Since Neolithic times, this wine is produced in huge ceramic jars that are buried in the ground. The Chinuri grape, one of the 500 native varieties, are crushed and macerated for three to 6 months with their skins on, a process which stains them and gives them an amber, fawn-like color which cannot easily be confused with a New Zealand Sauvignon which becomes as black as an animal...

The nose shows signs of oxidation, but more as would a sherry wine than a failed wine. There is a lot of material on the palate, with notes of dried fruit and resin, and we are surprised by the volume and tannic side which is not very common for a white. This Chardakhi wine is almost like the witness of a touching journey through time to the origins of viticulture. I think there are interesting pairings to try with it, with white meat, perhaps?

As fashion dictates, vinification trials in amphorae are becoming more and more frequent along with the necessary "marketing hijackings". Never missing a beat, the Château Pontet-Canet in Pauillac has recently filled about 50 with 900 liters each to try to find an alternative to aging in barrels (excluding new wood).

However, once the feeling of newness will have passed and which, in its essence, does not last long, we will have to find wines which are produced using this method and which really go beyond what is marked on the label and uttered by the seller; its taste will have to be convincing. Well, I just want to say that this is now a done thing; I drank an intense, fine, deep, vibrant, amphora juice. In short, something entirely different. And I would have drunk a lot more if I had been able to get my hands on it. It is a red from the Jura from, a Trousseau 2011 by Bénédicte and Stéphane Tissot**** . A marvel, a piece of intricate lace, a UFO which solves an impossible equation with grace. It is the kind of wine, with or without amphora, which does not bother with folklore, which etches itself deeply into your memory, and which does not lie, neither night nor day.

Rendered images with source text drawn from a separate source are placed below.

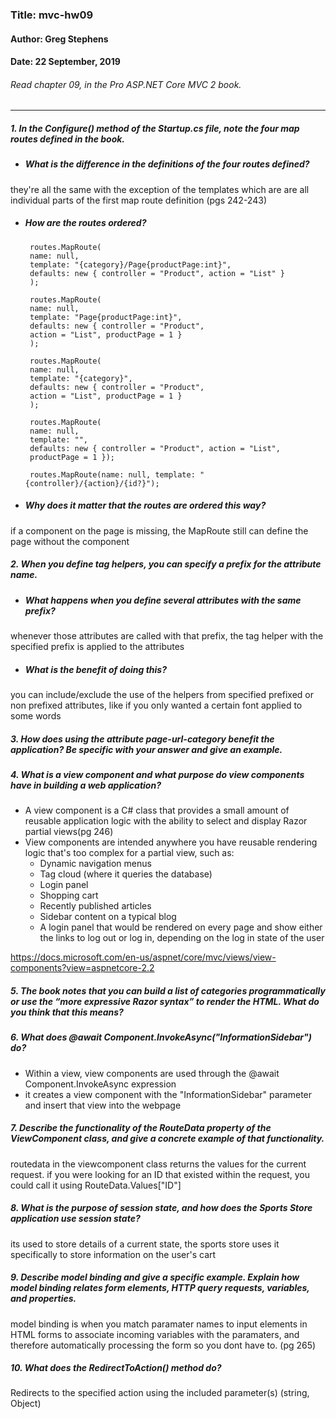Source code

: ### Title: mvc-hw09
#### Author: Greg Stephens
#### Date: 22 September, 2019
###### Read chapter 09, in the Pro ASP.NET Core MVC 2 book.

___
##### 1. In the Configure() method of the Startup.cs file, note the four map routes defined in the book.
-  ##### What is the difference in the definitions of the four routes defined?
they're all the same with the exception of the templates which are are all individual parts of the first map route definition (pgs 242-243)

-  ##### How are the routes ordered?
        routes.MapRoute(
        name: null,
        template: "{category}/Page{productPage:int}",
        defaults: new { controller = "Product", action = "List" }
        );

        routes.MapRoute(
        name: null,
        template: "Page{productPage:int}",
        defaults: new { controller = "Product",
        action = "List", productPage = 1 }
        );

        routes.MapRoute(
        name: null,
        template: "{category}",
        defaults: new { controller = "Product",
        action = "List", productPage = 1 }
        );

        routes.MapRoute(
        name: null,
        template: "",
        defaults: new { controller = "Product", action = "List",
        productPage = 1 });

        routes.MapRoute(name: null, template: "{controller}/{action}/{id?}");


-  ##### Why does it matter that the routes are ordered this way?
if a component on the page is missing, the MapRoute still can define the page without the component


##### 2. When you define tag helpers, you can specify a prefix for the attribute name.
- ##### What happens when you define several attributes with the same prefix?
whenever those attributes are called with that prefix, the tag helper with the specified prefix is applied to the attributes

- ##### What is the benefit of doing this?
you can include/exclude the use of the helpers from specified prefixed or non prefixed attributes, like if you only wanted a certain font applied to some words

##### 3. How does using the attribute page-url-category benefit the application? Be specific with your answer and give an example.

##### 4. What is a view component and what purpose do view components have in building a web application?
- A view component is a C# class that provides a small amount of reusable application logic with the ability to select and display Razor partial views(pg 246)
- View components are intended anywhere you have reusable rendering logic that's too complex for a partial view, such as:
  - Dynamic navigation menus
  - Tag cloud (where it queries the database)
  - Login panel
  - Shopping cart
  - Recently published articles
  - Sidebar content on a typical blog
  - A login panel that would be rendered on every page and show either the links to log out or log in, depending on the log in state of the user

https://docs.microsoft.com/en-us/aspnet/core/mvc/views/view-components?view=aspnetcore-2.2

##### 5. The book notes that you can build a list of categories programmatically or use the “more expressive Razor syntax” to render the HTML. What do you think that this means?


##### 6. What does @await Component.InvokeAsync("InformationSidebar") do?
- Within a view, view components are used through the @await Component.InvokeAsync expression
- it creates a view component with the "InformationSidebar" parameter and insert that view into the webpage

##### 7. Describe the functionality of the RouteData property of the ViewComponent class, and give a concrete example of that functionality.
routedata in the viewcomponent class returns the values for the current request. if you were looking for an ID that existed within the request, you could call it using RouteData.Values["ID"]

##### 8. What is the purpose of session state, and how does the Sports Store application use session state?
its used to store details of a current state, the sports store uses it specifically to store information on the user's cart

##### 9. Describe model binding and give a specific example. Explain how model binding relates form elements, HTTP query requests, variables, and properties.
model binding is when you match paramater names to input elements in HTML forms to associate incoming variables with the paramaters, and therefore automatically processing the form so you dont have to. (pg 265)

##### 10. What does the RedirectToAction() method do?
Redirects to the specified action using the included parameter(s) (string, Object)

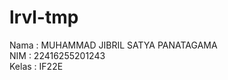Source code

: # lrvl-tmp
Nama    : MUHAMMAD JIBRIL SATYA PANATAGAMA
<br>
NIM     : 22416255201243
<br>
Kelas   : IF22E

* The “tinajas” are huge terracotta amphorae, Hispanic heirs of the Roman dolia. They are usually made around Albacete, namely in Villarobledo. Their capacity, measured in arrobas (16.133 liters - 4US gal lqd 2 US pt lqd), can (or could) reach 80 hectoliters. The wine was vinified in them until recently, before the techno wave swept across Spain. They are still found in La Mancha, often to mark the entry to a winery.

** Like old Occitan or Catalan bagpipes (bodegues).

*** Just a word on Ayze (an AOC from Savoie) of the same Domaine Belluard, the 2011 Le Feu blanc. It is a Gringet variety which is not vinified in an amphora and which I do not regret having tasted again as its incredible energy contrasted with the blandness of the old vintage (2006) which I talked about before.

****We already knew the Savagnin by the Tissots, aged in an amphora. Regarding the Trousseau, it's a bit more complicated, there is very little of it, it only comes in magnums and I'm on the waiting list (right, Olif?).